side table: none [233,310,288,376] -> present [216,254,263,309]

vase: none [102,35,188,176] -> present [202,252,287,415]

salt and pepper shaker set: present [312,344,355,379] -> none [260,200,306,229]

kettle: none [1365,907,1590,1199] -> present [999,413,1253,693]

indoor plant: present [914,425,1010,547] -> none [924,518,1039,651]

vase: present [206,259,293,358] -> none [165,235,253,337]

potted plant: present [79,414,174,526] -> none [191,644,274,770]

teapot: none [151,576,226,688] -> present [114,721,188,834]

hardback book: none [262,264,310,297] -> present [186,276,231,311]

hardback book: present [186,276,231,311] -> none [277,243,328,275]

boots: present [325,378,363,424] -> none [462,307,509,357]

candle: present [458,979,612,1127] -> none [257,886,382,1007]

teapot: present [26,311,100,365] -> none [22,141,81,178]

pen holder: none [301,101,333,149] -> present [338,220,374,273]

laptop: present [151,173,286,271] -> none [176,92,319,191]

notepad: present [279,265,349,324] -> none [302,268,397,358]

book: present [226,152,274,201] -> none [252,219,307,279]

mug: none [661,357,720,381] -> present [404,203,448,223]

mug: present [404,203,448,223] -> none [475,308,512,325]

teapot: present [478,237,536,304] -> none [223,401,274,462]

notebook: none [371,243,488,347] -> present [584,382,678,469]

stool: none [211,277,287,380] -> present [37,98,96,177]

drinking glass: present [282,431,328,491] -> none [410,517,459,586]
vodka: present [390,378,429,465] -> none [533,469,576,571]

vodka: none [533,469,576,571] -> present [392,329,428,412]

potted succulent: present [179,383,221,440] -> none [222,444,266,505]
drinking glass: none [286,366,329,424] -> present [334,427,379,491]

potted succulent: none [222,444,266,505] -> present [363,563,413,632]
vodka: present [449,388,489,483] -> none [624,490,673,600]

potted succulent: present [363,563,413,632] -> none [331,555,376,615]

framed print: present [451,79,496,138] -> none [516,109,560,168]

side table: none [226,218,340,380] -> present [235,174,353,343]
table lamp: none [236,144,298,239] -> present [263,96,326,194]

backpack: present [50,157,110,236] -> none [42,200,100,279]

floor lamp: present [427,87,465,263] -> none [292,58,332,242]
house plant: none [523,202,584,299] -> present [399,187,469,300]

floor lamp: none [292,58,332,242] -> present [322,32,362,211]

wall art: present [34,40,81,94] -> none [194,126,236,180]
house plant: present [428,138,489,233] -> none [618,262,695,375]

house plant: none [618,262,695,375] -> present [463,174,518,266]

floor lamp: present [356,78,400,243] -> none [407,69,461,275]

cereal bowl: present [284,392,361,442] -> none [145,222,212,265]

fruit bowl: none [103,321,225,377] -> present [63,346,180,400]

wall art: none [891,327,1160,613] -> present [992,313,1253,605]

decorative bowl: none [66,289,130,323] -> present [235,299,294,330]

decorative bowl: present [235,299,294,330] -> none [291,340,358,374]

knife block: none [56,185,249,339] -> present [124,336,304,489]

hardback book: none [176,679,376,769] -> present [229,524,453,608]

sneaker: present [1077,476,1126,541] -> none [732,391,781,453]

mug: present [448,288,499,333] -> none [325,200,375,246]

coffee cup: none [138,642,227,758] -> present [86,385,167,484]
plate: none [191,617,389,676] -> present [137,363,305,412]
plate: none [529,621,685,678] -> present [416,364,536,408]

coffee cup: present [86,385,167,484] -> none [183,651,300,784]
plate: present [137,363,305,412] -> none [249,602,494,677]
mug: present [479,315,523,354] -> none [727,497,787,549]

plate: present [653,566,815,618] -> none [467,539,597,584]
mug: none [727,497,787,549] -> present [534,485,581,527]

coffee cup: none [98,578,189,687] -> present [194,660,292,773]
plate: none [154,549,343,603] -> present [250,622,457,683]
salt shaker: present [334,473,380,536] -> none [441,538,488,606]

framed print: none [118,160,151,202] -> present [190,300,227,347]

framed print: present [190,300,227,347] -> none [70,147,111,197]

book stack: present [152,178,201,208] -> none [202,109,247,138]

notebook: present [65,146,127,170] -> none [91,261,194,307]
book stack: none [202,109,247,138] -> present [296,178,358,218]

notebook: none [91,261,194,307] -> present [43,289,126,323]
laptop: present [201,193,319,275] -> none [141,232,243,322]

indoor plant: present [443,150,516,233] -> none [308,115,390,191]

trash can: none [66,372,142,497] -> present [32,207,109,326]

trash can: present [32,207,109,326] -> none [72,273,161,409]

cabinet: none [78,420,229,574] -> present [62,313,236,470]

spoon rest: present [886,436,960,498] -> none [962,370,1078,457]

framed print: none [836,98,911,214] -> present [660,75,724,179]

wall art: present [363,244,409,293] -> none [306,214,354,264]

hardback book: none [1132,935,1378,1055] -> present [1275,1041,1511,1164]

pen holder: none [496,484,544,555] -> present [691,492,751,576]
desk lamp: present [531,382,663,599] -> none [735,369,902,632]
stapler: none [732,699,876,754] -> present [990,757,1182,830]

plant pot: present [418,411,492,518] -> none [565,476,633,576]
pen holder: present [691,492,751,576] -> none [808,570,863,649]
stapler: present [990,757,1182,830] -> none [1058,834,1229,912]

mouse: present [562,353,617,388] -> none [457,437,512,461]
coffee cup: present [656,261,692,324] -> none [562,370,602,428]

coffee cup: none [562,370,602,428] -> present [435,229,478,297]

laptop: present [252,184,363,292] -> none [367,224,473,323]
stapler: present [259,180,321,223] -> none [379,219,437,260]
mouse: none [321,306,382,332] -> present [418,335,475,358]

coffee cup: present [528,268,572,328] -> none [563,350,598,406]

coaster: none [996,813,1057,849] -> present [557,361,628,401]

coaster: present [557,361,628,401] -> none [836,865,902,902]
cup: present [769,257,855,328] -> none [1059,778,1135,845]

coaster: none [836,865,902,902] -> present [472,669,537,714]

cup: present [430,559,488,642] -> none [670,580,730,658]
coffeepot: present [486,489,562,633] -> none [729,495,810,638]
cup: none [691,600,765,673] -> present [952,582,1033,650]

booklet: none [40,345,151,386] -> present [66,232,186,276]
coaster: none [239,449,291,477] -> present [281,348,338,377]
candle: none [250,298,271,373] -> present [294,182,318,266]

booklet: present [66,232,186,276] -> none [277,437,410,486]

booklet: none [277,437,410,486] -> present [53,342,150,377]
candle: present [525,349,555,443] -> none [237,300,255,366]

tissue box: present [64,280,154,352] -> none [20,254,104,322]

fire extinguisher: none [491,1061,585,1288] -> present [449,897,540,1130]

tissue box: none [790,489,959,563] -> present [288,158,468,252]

▶ _Work item_
The listing above must be transcribed exactly, line by line.

▶ _Answer section_
side table: none [233,310,288,376] -> present [216,254,263,309]

vase: none [102,35,188,176] -> present [202,252,287,415]

salt and pepper shaker set: present [312,344,355,379] -> none [260,200,306,229]

kettle: none [1365,907,1590,1199] -> present [999,413,1253,693]

indoor plant: present [914,425,1010,547] -> none [924,518,1039,651]

vase: present [206,259,293,358] -> none [165,235,253,337]

potted plant: present [79,414,174,526] -> none [191,644,274,770]

teapot: none [151,576,226,688] -> present [114,721,188,834]

hardback book: none [262,264,310,297] -> present [186,276,231,311]

hardback book: present [186,276,231,311] -> none [277,243,328,275]

boots: present [325,378,363,424] -> none [462,307,509,357]

candle: present [458,979,612,1127] -> none [257,886,382,1007]

teapot: present [26,311,100,365] -> none [22,141,81,178]

pen holder: none [301,101,333,149] -> present [338,220,374,273]

laptop: present [151,173,286,271] -> none [176,92,319,191]

notepad: present [279,265,349,324] -> none [302,268,397,358]

book: present [226,152,274,201] -> none [252,219,307,279]

mug: none [661,357,720,381] -> present [404,203,448,223]

mug: present [404,203,448,223] -> none [475,308,512,325]

teapot: present [478,237,536,304] -> none [223,401,274,462]

notebook: none [371,243,488,347] -> present [584,382,678,469]

stool: none [211,277,287,380] -> present [37,98,96,177]

drinking glass: present [282,431,328,491] -> none [410,517,459,586]
vodka: present [390,378,429,465] -> none [533,469,576,571]

vodka: none [533,469,576,571] -> present [392,329,428,412]

potted succulent: present [179,383,221,440] -> none [222,444,266,505]
drinking glass: none [286,366,329,424] -> present [334,427,379,491]

potted succulent: none [222,444,266,505] -> present [363,563,413,632]
vodka: present [449,388,489,483] -> none [624,490,673,600]

potted succulent: present [363,563,413,632] -> none [331,555,376,615]

framed print: present [451,79,496,138] -> none [516,109,560,168]

side table: none [226,218,340,380] -> present [235,174,353,343]
table lamp: none [236,144,298,239] -> present [263,96,326,194]

backpack: present [50,157,110,236] -> none [42,200,100,279]

floor lamp: present [427,87,465,263] -> none [292,58,332,242]
house plant: none [523,202,584,299] -> present [399,187,469,300]

floor lamp: none [292,58,332,242] -> present [322,32,362,211]

wall art: present [34,40,81,94] -> none [194,126,236,180]
house plant: present [428,138,489,233] -> none [618,262,695,375]

house plant: none [618,262,695,375] -> present [463,174,518,266]

floor lamp: present [356,78,400,243] -> none [407,69,461,275]

cereal bowl: present [284,392,361,442] -> none [145,222,212,265]

fruit bowl: none [103,321,225,377] -> present [63,346,180,400]

wall art: none [891,327,1160,613] -> present [992,313,1253,605]

decorative bowl: none [66,289,130,323] -> present [235,299,294,330]

decorative bowl: present [235,299,294,330] -> none [291,340,358,374]

knife block: none [56,185,249,339] -> present [124,336,304,489]

hardback book: none [176,679,376,769] -> present [229,524,453,608]

sneaker: present [1077,476,1126,541] -> none [732,391,781,453]

mug: present [448,288,499,333] -> none [325,200,375,246]

coffee cup: none [138,642,227,758] -> present [86,385,167,484]
plate: none [191,617,389,676] -> present [137,363,305,412]
plate: none [529,621,685,678] -> present [416,364,536,408]

coffee cup: present [86,385,167,484] -> none [183,651,300,784]
plate: present [137,363,305,412] -> none [249,602,494,677]
mug: present [479,315,523,354] -> none [727,497,787,549]

plate: present [653,566,815,618] -> none [467,539,597,584]
mug: none [727,497,787,549] -> present [534,485,581,527]

coffee cup: none [98,578,189,687] -> present [194,660,292,773]
plate: none [154,549,343,603] -> present [250,622,457,683]
salt shaker: present [334,473,380,536] -> none [441,538,488,606]

framed print: none [118,160,151,202] -> present [190,300,227,347]

framed print: present [190,300,227,347] -> none [70,147,111,197]

book stack: present [152,178,201,208] -> none [202,109,247,138]

notebook: present [65,146,127,170] -> none [91,261,194,307]
book stack: none [202,109,247,138] -> present [296,178,358,218]

notebook: none [91,261,194,307] -> present [43,289,126,323]
laptop: present [201,193,319,275] -> none [141,232,243,322]

indoor plant: present [443,150,516,233] -> none [308,115,390,191]

trash can: none [66,372,142,497] -> present [32,207,109,326]

trash can: present [32,207,109,326] -> none [72,273,161,409]

cabinet: none [78,420,229,574] -> present [62,313,236,470]

spoon rest: present [886,436,960,498] -> none [962,370,1078,457]

framed print: none [836,98,911,214] -> present [660,75,724,179]

wall art: present [363,244,409,293] -> none [306,214,354,264]

hardback book: none [1132,935,1378,1055] -> present [1275,1041,1511,1164]

pen holder: none [496,484,544,555] -> present [691,492,751,576]
desk lamp: present [531,382,663,599] -> none [735,369,902,632]
stapler: none [732,699,876,754] -> present [990,757,1182,830]

plant pot: present [418,411,492,518] -> none [565,476,633,576]
pen holder: present [691,492,751,576] -> none [808,570,863,649]
stapler: present [990,757,1182,830] -> none [1058,834,1229,912]

mouse: present [562,353,617,388] -> none [457,437,512,461]
coffee cup: present [656,261,692,324] -> none [562,370,602,428]

coffee cup: none [562,370,602,428] -> present [435,229,478,297]

laptop: present [252,184,363,292] -> none [367,224,473,323]
stapler: present [259,180,321,223] -> none [379,219,437,260]
mouse: none [321,306,382,332] -> present [418,335,475,358]

coffee cup: present [528,268,572,328] -> none [563,350,598,406]

coaster: none [996,813,1057,849] -> present [557,361,628,401]

coaster: present [557,361,628,401] -> none [836,865,902,902]
cup: present [769,257,855,328] -> none [1059,778,1135,845]

coaster: none [836,865,902,902] -> present [472,669,537,714]

cup: present [430,559,488,642] -> none [670,580,730,658]
coffeepot: present [486,489,562,633] -> none [729,495,810,638]
cup: none [691,600,765,673] -> present [952,582,1033,650]

booklet: none [40,345,151,386] -> present [66,232,186,276]
coaster: none [239,449,291,477] -> present [281,348,338,377]
candle: none [250,298,271,373] -> present [294,182,318,266]

booklet: present [66,232,186,276] -> none [277,437,410,486]

booklet: none [277,437,410,486] -> present [53,342,150,377]
candle: present [525,349,555,443] -> none [237,300,255,366]

tissue box: present [64,280,154,352] -> none [20,254,104,322]

fire extinguisher: none [491,1061,585,1288] -> present [449,897,540,1130]

tissue box: none [790,489,959,563] -> present [288,158,468,252]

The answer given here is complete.